Safeway Inc. will pay $2,250,000 to settle a civil lawsuit alleging that the grocery chain engaged in unfair competition and false advertising, including misuse of the term “locally grown.”
The complaint, filed by the District Attorneys of nine counties including Sonoma, alleged that Safeway unlawfully charged customers prices higher than Safeway’s lowest advertised price, misrepresented the weight of certain Safeway-branded products, and made statements on in-store signage that conveyed the impression certain Safeway produce was “locally grown” when in fact they were sourced from other countries.
The complaint further alleged that Safeway failed to abide by provisions of a 2008 injunction requiring it to initiate and maintain a program to minimize pricing discrepancies.
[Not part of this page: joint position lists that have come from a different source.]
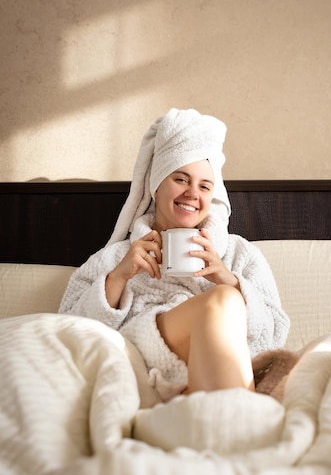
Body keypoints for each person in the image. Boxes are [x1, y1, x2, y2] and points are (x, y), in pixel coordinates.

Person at [59, 108, 290, 402]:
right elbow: (66, 329)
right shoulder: (118, 256)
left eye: (205, 186)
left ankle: (202, 414)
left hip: (218, 375)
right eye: (181, 179)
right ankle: (241, 428)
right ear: (156, 187)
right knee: (222, 300)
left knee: (226, 297)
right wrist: (118, 277)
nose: (193, 193)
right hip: (148, 363)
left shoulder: (241, 254)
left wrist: (228, 280)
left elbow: (275, 332)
The action was filed in Marin County Superior Court by Sonoma County District Attorney Jill Ravitch’s Environmental and Consumer Law Division along with the District Attorneys of Marin, Alameda, Fresno, Napa, Sacramento, Santa Cruz, Solano and Ventura Counties.
The March 7 ruling orders Safeway to pay $2,250,000 in civil penalties, costs and restitution. The costs will reimburse state and local Weights & Measure officials, including the Sonoma County Agricultural Commissioner, Weights and Measures Division, which Ravitch said was instrumental in investigating the violations that led to the filing of the complaint.
The civil penalties will be divided amongst the prosecuting offices to be used to enforce consumer protection laws.
The judgment includes a permanent injunction that prohibits Safeway from engaging in false or misleading advertising; charging an amount greater than the lowest price posted for an item; failing to honor any valid Safeway coupons, discounts or offers; and failing to clearly and conspicuously disclose any inclusions, exceptions or limitations to any Safeway offers, coupons or discounts.
Safeway is also ordered to implement programs to increase price accuracy including increasing the number and visibility of in-store signs notifying consumers of the price accuracy policy; instituting training; and hiring an independent third-party auditor.
“We are committed to prosecuting pricing accuracy violations and ensuring that businesses charge customers accurately and in compliance with California law, Ravitch said. “Consumers should always watch as items are scanned at the register and check receipts to verify that they are charged the correct price.”